#### Problem description
Write out every line of the material below word for word, keeping each line break where it falls.

(Collected data)
====

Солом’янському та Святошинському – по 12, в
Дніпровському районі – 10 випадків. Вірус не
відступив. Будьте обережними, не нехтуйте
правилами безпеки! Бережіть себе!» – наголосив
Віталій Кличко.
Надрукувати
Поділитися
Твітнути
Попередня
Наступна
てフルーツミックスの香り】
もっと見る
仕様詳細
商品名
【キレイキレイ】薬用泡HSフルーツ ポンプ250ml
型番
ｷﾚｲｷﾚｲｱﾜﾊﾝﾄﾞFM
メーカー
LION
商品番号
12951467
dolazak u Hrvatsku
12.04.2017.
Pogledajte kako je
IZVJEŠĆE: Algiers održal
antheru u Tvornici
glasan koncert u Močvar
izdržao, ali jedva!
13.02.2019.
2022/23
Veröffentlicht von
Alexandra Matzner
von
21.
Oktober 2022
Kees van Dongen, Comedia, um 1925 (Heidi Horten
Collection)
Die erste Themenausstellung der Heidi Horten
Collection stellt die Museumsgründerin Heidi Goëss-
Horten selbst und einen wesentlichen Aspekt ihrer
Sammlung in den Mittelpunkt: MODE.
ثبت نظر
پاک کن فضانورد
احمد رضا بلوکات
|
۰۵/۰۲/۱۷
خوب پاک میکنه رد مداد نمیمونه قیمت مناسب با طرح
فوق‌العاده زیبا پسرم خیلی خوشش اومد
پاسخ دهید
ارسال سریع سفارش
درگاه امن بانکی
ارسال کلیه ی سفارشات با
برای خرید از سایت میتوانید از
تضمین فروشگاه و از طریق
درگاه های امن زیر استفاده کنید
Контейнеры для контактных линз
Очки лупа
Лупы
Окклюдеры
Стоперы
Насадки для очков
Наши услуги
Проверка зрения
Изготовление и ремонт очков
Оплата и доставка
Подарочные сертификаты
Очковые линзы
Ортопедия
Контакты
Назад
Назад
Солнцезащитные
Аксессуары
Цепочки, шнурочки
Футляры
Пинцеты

====

#### Expected answer
Солом’янському та Святошинському – по 12, в
Дніпровському районі – 10 випадків. Вірус не
відступив. Будьте обережними, не нехтуйте
правилами безпеки! Бережіть себе!» – наголосив
Віталій Кличко.
Надрукувати
Поділитися
Твітнути
Попередня
Наступна
てフルーツミックスの香り】
もっと見る
仕様詳細
商品名
【キレイキレイ】薬用泡HSフルーツ ポンプ250ml
型番
ｷﾚｲｷﾚｲｱﾜﾊﾝﾄﾞFM
メーカー
LION
商品番号
12951467
dolazak u Hrvatsku
12.04.2017.
Pogledajte kako je
IZVJEŠĆE: Algiers održal
antheru u Tvornici
glasan koncert u Močvar
izdržao, ali jedva!
13.02.2019.
2022/23
Veröffentlicht von
Alexandra Matzner
von
21.
Oktober 2022
Kees van Dongen, Comedia, um 1925 (Heidi Horten
Collection)
Die erste Themenausstellung der Heidi Horten
Collection stellt die Museumsgründerin Heidi Goëss-
Horten selbst und einen wesentlichen Aspekt ihrer
Sammlung in den Mittelpunkt: MODE.
ثبت نظر
پاک کن فضانورد
احمد رضا بلوکات
|
۰۵/۰۲/۱۷
خوب پاک میکنه رد مداد نمیمونه قیمت مناسب با طرح
فوق‌العاده زیبا پسرم خیلی خوشش اومد
پاسخ دهید
ارسال سریع سفارش
درگاه امن بانکی
ارسال کلیه ی سفارشات با
برای خرید از سایت میتوانید از
تضمین فروشگاه و از طریق
درگاه های امن زیر استفاده کنید
Контейнеры для контактных линз
Очки лупа
Лупы
Окклюдеры
Стоперы
Насадки для очков
Наши услуги
Проверка зрения
Изготовление и ремонт очков
Оплата и доставка
Подарочные сертификаты
Очковые линзы
Ортопедия
Контакты
Назад
Назад
Солнцезащитные
Аксессуары
Цепочки, шнурочки
Футляры
Пинцеты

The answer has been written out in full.